* **Exercise directions**: Copy exactly the lines from the one containing "гражданства: введен обязательный отказ от" through the last line of the records, both included, and nothing more.

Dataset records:

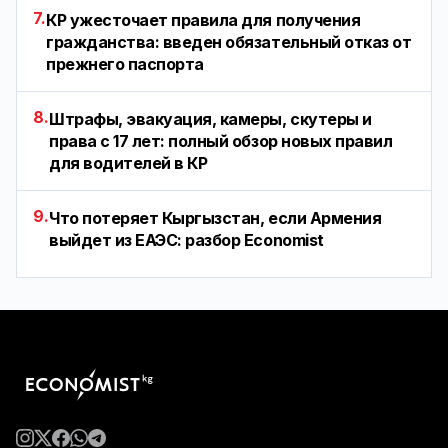
7.
КР ужесточает правила для получения
гражданства: введен обязательный отказ от
прежнего паспорта
8.
Штрафы, эвакуация, камеры, скутеры и
права с 17 лет: полный обзор новых правил
для водителей в КР
9.
Что потеряет Кыргызстан, если Армения
выйдет из ЕАЭС: разбор Economist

* **Exercise solution**:
гражданства: введен обязательный отказ от
прежнего паспорта
8.
Штрафы, эвакуация, камеры, скутеры и
права с 17 лет: полный обзор новых правил
для водителей в КР
9.
Что потеряет Кыргызстан, если Армения
выйдет из ЕАЭС: разбор Economist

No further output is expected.